Wer Ernährungssouveränität will, muss bäuerliche Strukturen stärken
In der städtischen Vorstellungswelt sind bäuerliche Betriebe ein Refugium jenseits kapitalistischer Verwertungsinteressen. Man muss nur auf die wirklichkeitsfernen Bilder in den Supermarktregalen und Werbeclips schauen. Tatsächlich aber ist die Landwirtschaft völlig durchkapitalisiert. Trotzdem ist die Sehnsucht nach einer anderen Landwirtschaft, in der eine Ökonomie der Sorge um das Land und seine Lebewesen über den Kapitalinteressen steht, nicht aus der Luft gegriffen.
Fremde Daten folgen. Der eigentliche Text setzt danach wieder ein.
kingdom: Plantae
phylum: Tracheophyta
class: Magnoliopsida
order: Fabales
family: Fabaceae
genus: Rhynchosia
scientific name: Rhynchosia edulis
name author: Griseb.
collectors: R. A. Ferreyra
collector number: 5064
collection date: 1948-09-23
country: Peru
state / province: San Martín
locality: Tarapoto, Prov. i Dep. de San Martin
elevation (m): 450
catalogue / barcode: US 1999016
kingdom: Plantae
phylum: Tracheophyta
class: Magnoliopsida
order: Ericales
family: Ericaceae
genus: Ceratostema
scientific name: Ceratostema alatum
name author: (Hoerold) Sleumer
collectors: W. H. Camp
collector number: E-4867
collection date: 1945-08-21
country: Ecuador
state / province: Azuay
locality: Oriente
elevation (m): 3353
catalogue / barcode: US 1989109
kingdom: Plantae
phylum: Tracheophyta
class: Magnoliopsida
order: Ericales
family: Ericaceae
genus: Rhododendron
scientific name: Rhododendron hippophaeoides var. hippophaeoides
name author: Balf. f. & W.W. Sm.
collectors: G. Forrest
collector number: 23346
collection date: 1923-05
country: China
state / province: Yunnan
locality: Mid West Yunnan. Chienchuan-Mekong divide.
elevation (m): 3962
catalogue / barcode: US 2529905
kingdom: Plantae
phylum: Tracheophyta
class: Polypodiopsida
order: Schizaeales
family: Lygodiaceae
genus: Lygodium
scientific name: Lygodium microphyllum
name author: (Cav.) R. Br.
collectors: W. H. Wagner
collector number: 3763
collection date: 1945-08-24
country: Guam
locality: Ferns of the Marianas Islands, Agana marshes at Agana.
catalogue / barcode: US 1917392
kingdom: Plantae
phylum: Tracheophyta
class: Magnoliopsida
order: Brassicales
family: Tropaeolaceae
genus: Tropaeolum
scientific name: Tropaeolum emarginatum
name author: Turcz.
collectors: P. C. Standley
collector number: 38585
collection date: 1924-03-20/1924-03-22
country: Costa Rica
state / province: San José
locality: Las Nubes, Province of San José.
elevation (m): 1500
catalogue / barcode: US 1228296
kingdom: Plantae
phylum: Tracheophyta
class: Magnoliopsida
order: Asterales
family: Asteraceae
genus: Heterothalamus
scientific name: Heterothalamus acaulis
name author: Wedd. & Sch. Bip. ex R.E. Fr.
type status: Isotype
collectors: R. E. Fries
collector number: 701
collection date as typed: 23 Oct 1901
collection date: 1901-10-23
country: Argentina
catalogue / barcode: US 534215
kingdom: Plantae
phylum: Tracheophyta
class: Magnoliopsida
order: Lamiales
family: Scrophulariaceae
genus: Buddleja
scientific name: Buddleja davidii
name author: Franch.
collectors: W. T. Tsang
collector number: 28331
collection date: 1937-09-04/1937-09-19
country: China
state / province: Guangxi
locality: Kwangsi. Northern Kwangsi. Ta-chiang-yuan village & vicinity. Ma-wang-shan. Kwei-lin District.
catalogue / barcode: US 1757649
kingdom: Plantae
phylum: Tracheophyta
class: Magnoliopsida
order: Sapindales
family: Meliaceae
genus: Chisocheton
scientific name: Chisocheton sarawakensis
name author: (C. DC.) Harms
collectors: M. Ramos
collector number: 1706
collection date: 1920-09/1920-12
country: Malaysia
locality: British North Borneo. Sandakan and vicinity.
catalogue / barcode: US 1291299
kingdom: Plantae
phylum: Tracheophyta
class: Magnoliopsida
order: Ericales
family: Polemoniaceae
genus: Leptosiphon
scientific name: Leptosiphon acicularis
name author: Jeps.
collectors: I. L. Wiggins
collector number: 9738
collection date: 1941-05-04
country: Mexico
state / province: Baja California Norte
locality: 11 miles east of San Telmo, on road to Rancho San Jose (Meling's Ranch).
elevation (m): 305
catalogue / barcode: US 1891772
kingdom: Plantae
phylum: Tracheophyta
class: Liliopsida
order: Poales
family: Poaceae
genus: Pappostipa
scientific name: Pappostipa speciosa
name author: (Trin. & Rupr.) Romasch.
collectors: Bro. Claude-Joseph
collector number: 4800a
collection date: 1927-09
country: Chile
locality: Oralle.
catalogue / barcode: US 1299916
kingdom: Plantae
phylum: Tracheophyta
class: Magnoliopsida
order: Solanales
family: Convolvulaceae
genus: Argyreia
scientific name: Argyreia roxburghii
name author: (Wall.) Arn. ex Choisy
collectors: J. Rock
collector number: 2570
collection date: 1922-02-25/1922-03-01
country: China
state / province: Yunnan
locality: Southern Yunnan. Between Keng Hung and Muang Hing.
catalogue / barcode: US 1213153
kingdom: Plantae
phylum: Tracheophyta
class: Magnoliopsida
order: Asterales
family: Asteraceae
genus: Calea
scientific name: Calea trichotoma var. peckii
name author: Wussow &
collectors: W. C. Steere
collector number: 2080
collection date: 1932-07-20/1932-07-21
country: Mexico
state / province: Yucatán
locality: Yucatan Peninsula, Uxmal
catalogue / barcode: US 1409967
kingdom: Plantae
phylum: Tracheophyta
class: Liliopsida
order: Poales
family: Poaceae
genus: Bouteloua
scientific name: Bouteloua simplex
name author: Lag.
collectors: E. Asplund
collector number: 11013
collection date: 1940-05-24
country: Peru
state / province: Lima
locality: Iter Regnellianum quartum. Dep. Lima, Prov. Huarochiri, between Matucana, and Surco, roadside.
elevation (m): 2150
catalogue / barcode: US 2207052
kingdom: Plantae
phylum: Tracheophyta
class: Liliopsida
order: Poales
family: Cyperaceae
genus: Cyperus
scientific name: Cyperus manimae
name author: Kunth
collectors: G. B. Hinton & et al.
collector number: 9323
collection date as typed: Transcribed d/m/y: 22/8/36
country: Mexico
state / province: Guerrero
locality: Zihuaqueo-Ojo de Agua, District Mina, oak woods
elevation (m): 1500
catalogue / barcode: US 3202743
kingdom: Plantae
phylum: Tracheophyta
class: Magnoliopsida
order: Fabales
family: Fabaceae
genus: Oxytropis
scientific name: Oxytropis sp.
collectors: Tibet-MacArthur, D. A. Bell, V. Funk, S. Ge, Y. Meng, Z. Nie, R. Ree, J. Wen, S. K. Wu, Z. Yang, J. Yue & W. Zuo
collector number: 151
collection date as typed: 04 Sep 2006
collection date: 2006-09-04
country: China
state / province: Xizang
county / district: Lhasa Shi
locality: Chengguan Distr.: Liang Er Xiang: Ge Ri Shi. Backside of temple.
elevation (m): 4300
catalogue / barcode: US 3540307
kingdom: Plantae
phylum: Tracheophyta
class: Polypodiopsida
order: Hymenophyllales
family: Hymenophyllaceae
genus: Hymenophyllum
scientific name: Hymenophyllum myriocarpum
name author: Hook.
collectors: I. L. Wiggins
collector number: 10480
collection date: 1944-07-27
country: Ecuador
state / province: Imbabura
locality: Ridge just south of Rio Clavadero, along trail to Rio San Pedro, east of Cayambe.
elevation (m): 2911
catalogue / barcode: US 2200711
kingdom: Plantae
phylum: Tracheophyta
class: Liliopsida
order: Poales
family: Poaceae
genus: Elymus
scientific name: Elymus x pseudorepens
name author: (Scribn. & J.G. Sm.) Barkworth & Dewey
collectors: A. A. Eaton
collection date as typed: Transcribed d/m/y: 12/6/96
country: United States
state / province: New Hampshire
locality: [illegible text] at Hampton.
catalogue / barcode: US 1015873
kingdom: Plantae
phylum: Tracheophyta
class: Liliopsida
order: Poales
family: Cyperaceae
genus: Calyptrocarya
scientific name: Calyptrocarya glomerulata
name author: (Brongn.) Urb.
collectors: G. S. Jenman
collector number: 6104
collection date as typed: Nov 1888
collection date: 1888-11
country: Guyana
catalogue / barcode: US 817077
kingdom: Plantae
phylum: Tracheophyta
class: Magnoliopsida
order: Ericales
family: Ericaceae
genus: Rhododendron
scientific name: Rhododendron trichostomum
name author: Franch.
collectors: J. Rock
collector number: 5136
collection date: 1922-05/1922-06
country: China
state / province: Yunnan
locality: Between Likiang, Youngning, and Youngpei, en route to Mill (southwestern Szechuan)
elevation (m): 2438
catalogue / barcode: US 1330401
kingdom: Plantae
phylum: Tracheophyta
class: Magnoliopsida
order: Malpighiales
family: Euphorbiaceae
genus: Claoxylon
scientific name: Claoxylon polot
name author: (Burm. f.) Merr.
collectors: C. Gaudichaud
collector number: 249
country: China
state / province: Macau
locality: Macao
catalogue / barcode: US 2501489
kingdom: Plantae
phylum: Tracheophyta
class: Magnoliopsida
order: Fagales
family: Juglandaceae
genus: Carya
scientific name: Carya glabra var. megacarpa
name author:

Sie stützt sich auf reale Bedürfnisse und auf eine konkrete, geschichtlich verankerte und enkeltaugliche landwirtschaftliche Praxis, die ich »bäuerlich« nennen will und die für das Ziel der Ernährungssouveränität zentrale Bedeutung hat. Denn wer ein Ende der Abhängigkeit des Lebensmittelsektors von den Kapitalinteressen einiger weniger Konzerne will, muss bäuerliche Strukturen stärken, die anders funktionieren. Ernährungssouveränität setzt auf die Dezentralisierung und Diversifizierung der Lebensmittelproduktion. Sie braucht kleinteilige, regionale Netzwerke, von Erzeuger*innen untereinander wie auch von Erzeuger*innen und Verbraucher*innen, die als freie Assoziationen politisch aushandeln, wie und was die Vielen erzeugen und essen wollen, und dies auch ökonomisch umsetzen. Landwirtschaftliche Produktions-, Reproduktions-, Zirkulations- und Konsumptionsbedingungen müssen ökologisch nachhaltig, sozial gerecht, demokratisch und daher vielfältig organisiert sein.
| mehr »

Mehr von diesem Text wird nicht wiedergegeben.